* **Work order**:
Every record needs to be set down again without a single difference.

══ Material supplied

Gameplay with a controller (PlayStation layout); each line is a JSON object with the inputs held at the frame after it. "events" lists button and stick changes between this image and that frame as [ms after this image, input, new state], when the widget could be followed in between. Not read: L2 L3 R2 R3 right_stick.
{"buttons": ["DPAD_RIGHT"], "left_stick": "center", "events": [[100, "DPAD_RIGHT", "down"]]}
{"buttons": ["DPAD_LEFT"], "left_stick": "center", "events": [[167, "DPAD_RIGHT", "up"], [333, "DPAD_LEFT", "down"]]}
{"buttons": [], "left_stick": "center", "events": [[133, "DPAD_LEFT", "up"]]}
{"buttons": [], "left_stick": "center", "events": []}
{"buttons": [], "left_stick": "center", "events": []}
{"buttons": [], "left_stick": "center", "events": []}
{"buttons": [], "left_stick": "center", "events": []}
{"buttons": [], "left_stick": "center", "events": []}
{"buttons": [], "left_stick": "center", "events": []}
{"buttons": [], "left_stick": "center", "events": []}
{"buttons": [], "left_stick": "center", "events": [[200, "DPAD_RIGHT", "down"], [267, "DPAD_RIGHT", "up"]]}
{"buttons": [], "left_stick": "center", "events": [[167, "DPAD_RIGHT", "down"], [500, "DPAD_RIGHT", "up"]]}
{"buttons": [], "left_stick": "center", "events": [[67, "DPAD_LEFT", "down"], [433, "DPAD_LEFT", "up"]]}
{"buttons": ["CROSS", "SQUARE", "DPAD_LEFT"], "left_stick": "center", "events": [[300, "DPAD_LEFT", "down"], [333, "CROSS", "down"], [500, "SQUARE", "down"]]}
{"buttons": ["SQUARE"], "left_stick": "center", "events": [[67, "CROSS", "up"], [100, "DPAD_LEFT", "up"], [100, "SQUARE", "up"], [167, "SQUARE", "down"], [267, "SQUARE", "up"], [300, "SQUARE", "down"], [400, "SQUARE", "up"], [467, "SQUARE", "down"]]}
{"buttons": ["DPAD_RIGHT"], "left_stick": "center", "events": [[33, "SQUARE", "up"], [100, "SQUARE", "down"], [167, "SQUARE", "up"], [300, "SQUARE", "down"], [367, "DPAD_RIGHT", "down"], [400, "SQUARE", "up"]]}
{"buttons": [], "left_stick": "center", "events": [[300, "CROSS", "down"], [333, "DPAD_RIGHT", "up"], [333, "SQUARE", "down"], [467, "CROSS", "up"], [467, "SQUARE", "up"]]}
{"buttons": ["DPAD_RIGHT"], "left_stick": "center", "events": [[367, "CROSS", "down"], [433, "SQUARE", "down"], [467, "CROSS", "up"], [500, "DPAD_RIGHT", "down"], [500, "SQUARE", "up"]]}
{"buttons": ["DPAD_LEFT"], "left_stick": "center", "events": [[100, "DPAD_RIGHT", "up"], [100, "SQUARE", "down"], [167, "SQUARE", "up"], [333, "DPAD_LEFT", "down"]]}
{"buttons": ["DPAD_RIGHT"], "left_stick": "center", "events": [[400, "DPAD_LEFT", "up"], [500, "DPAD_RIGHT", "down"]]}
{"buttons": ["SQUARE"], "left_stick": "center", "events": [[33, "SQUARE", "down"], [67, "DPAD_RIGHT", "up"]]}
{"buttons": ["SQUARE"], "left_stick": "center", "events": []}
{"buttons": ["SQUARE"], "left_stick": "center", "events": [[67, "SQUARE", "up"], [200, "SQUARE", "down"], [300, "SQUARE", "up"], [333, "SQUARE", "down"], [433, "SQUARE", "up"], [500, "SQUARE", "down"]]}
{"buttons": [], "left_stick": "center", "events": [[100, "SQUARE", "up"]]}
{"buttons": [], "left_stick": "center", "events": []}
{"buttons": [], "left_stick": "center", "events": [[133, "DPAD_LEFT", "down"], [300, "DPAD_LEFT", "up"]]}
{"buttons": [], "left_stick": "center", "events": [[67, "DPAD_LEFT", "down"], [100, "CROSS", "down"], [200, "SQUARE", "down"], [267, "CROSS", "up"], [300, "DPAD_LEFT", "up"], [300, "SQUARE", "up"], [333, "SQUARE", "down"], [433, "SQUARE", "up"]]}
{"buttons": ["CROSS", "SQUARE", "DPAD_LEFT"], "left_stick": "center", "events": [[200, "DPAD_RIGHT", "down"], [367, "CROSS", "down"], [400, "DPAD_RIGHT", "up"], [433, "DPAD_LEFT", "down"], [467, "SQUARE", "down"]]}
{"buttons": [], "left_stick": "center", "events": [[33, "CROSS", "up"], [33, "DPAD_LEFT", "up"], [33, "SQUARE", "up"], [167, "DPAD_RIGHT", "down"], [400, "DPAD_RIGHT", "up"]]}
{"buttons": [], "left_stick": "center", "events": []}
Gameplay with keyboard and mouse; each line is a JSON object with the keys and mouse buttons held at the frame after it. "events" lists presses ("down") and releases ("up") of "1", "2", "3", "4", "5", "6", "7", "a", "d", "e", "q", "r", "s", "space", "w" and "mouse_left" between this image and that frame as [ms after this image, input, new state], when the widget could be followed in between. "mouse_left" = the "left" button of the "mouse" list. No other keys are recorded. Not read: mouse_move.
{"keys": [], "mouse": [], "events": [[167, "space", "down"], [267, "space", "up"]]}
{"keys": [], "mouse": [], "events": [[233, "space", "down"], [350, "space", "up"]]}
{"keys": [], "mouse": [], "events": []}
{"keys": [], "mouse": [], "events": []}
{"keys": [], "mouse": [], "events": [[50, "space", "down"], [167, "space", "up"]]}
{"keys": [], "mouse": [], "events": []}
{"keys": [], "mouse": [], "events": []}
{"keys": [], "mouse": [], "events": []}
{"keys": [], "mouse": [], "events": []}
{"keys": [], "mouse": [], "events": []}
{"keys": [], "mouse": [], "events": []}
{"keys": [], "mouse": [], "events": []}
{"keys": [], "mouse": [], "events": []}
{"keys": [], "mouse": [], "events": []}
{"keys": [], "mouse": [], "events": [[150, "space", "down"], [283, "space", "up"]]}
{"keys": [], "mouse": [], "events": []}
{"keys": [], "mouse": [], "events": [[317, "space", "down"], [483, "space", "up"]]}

════

* **Written answer**:
Gameplay with a controller (PlayStation layout); each line is a JSON object with the inputs held at the frame after it. "events" lists button and stick changes between this image and that frame as [ms after this image, input, new state], when the widget could be followed in between. Not read: L2 L3 R2 R3 right_stick.
{"buttons": ["DPAD_RIGHT"], "left_stick": "center", "events": [[100, "DPAD_RIGHT", "down"]]}
{"buttons": ["DPAD_LEFT"], "left_stick": "center", "events": [[167, "DPAD_RIGHT", "up"], [333, "DPAD_LEFT", "down"]]}
{"buttons": [], "left_stick": "center", "events": [[133, "DPAD_LEFT", "up"]]}
{"buttons": [], "left_stick": "center", "events": []}
{"buttons": [], "left_stick": "center", "events": []}
{"buttons": [], "left_stick": "center", "events": []}
{"buttons": [], "left_stick": "center", "events": []}
{"buttons": [], "left_stick": "center", "events": []}
{"buttons": [], "left_stick": "center", "events": []}
{"buttons": [], "left_stick": "center", "events": []}
{"buttons": [], "left_stick": "center", "events": [[200, "DPAD_RIGHT", "down"], [267, "DPAD_RIGHT", "up"]]}
{"buttons": [], "left_stick": "center", "events": [[167, "DPAD_RIGHT", "down"], [500, "DPAD_RIGHT", "up"]]}
{"buttons": [], "left_stick": "center", "events": [[67, "DPAD_LEFT", "down"], [433, "DPAD_LEFT", "up"]]}
{"buttons": ["CROSS", "SQUARE", "DPAD_LEFT"], "left_stick": "center", "events": [[300, "DPAD_LEFT", "down"], [333, "CROSS", "down"], [500, "SQUARE", "down"]]}
{"buttons": ["SQUARE"], "left_stick": "center", "events": [[67, "CROSS", "up"], [100, "DPAD_LEFT", "up"], [100, "SQUARE", "up"], [167, "SQUARE", "down"], [267, "SQUARE", "up"], [300, "SQUARE", "down"], [400, "SQUARE", "up"], [467, "SQUARE", "down"]]}
{"buttons": ["DPAD_RIGHT"], "left_stick": "center", "events": [[33, "SQUARE", "up"], [100, "SQUARE", "down"], [167, "SQUARE", "up"], [300, "SQUARE", "down"], [367, "DPAD_RIGHT", "down"], [400, "SQUARE", "up"]]}
{"buttons": [], "left_stick": "center", "events": [[300, "CROSS", "down"], [333, "DPAD_RIGHT", "up"], [333, "SQUARE", "down"], [467, "CROSS", "up"], [467, "SQUARE", "up"]]}
{"buttons": ["DPAD_RIGHT"], "left_stick": "center", "events": [[367, "CROSS", "down"], [433, "SQUARE", "down"], [467, "CROSS", "up"], [500, "DPAD_RIGHT", "down"], [500, "SQUARE", "up"]]}
{"buttons": ["DPAD_LEFT"], "left_stick": "center", "events": [[100, "DPAD_RIGHT", "up"], [100, "SQUARE", "down"], [167, "SQUARE", "up"], [333, "DPAD_LEFT", "down"]]}
{"buttons": ["DPAD_RIGHT"], "left_stick": "center", "events": [[400, "DPAD_LEFT", "up"], [500, "DPAD_RIGHT", "down"]]}
{"buttons": ["SQUARE"], "left_stick": "center", "events": [[33, "SQUARE", "down"], [67, "DPAD_RIGHT", "up"]]}
{"buttons": ["SQUARE"], "left_stick": "center", "events": []}
{"buttons": ["SQUARE"], "left_stick": "center", "events": [[67, "SQUARE", "up"], [200, "SQUARE", "down"], [300, "SQUARE", "up"], [333, "SQUARE", "down"], [433, "SQUARE", "up"], [500, "SQUARE", "down"]]}
{"buttons": [], "left_stick": "center", "events": [[100, "SQUARE", "up"]]}
{"buttons": [], "left_stick": "center", "events": []}
{"buttons": [], "left_stick": "center", "events": [[133, "DPAD_LEFT", "down"], [300, "DPAD_LEFT", "up"]]}
{"buttons": [], "left_stick": "center", "events": [[67, "DPAD_LEFT", "down"], [100, "CROSS", "down"], [200, "SQUARE", "down"], [267, "CROSS", "up"], [300, "DPAD_LEFT", "up"], [300, "SQUARE", "up"], [333, "SQUARE", "down"], [433, "SQUARE", "up"]]}
{"buttons": ["CROSS", "SQUARE", "DPAD_LEFT"], "left_stick": "center", "events": [[200, "DPAD_RIGHT", "down"], [367, "CROSS", "down"], [400, "DPAD_RIGHT", "up"], [433, "DPAD_LEFT", "down"], [467, "SQUARE", "down"]]}
{"buttons": [], "left_stick": "center", "events": [[33, "CROSS", "up"], [33, "DPAD_LEFT", "up"], [33, "SQUARE", "up"], [167, "DPAD_RIGHT", "down"], [400, "DPAD_RIGHT", "up"]]}
{"buttons": [], "left_stick": "center", "events": []}
Gameplay with keyboard and mouse; each line is a JSON object with the keys and mouse buttons held at the frame after it. "events" lists presses ("down") and releases ("up") of "1", "2", "3", "4", "5", "6", "7", "a", "d", "e", "q", "r", "s", "space", "w" and "mouse_left" between this image and that frame as [ms after this image, input, new state], when the widget could be followed in between. "mouse_left" = the "left" button of the "mouse" list. No other keys are recorded. Not read: mouse_move.
{"keys": [], "mouse": [], "events": [[167, "space", "down"], [267, "space", "up"]]}
{"keys": [], "mouse": [], "events": [[233, "space", "down"], [350, "space", "up"]]}
{"keys": [], "mouse": [], "events": []}
{"keys": [], "mouse": [], "events": []}
{"keys": [], "mouse": [], "events": [[50, "space", "down"], [167, "space", "up"]]}
{"keys": [], "mouse": [], "events": []}
{"keys": [], "mouse": [], "events": []}
{"keys": [], "mouse": [], "events": []}
{"keys": [], "mouse": [], "events": []}
{"keys": [], "mouse": [], "events": []}
{"keys": [], "mouse": [], "events": []}
{"keys": [], "mouse": [], "events": []}
{"keys": [], "mouse": [], "events": []}
{"keys": [], "mouse": [], "events": []}
{"keys": [], "mouse": [], "events": [[150, "space", "down"], [283, "space", "up"]]}
{"keys": [], "mouse": [], "events": []}
{"keys": [], "mouse": [], "events": [[317, "space", "down"], [483, "space", "up"]]}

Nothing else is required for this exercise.